Taxi drivers take up arms: `I keep a golf club in my cab for protection. We need to protect ourselves.'
Taxi drivers are up in arms over recent attacks on their fellow drivers.
And they have called for protection when they are on the road, especially at night, or they have vowed to protect themselves.
Driver Burnell Swan told The Royal Gazette : "Taxi drivers should be allowed to protect themselves. I don't know, however, if they should use weapons. The robberies happen about once a week. They (the offenders) need to be punished.'' The drivers were commenting after a fellow driver was fined $150 for carrying a stun gun in his vehicle.
Stefon Marvin Somersall, of Marsh Lane, Pembroke, pleaded guilty in Magistrates' Court on Wednesday to carrying an illegal weapon in his vehicle.
Somersall admitted he owned the stun gun, but denied that he knew that it was prohibited.
Somersall also said he had purchased the gun through the Bermuda Regiment -- a claim the Regiment vehemently denied yesterday.
Mr. Swan added: "They want to rehabilitate them, but ... if punishment is placed second, it is not going to work. I don't think it should be a cat-o-nine tails, but I think there should be some punishment. By punishment I mean being locked up. That is the first and most important form of punishment.
I don't carry weapons, but I won't sit still and be robbed.'' But Neville Darrell, division president of the Bermuda Taxi Owners Association, said: "Carrying a stun gun is not the answer.'' He disclosed that the association was "reviewing ways to make the driver more secure''.

### Problem 1
Edit the listing from the line containing "order: Passeriformes" through the end of the listing, swapping "common name" for "everyday name" and leaving everything else unchanged.

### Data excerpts
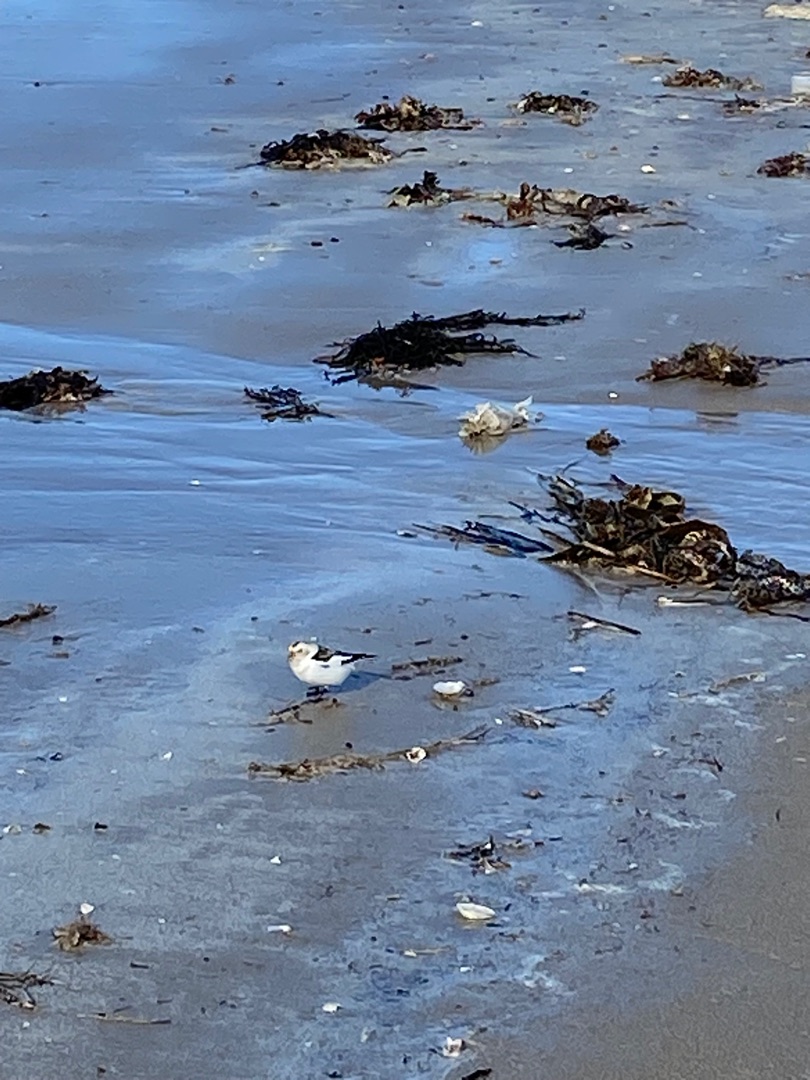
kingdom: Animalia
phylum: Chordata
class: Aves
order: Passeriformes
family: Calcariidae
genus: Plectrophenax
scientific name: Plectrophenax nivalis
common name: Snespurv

### Problem 2
In the article on taxi drivers, how much was the driver fined for carrying a stun gun in his vehicle?

### Complete output 1
order: Passeriformes
family: Calcariidae
genus: Plectrophenax
scientific name: Plectrophenax nivalis
everyday name: Snespurv

### Complete output 2
$150.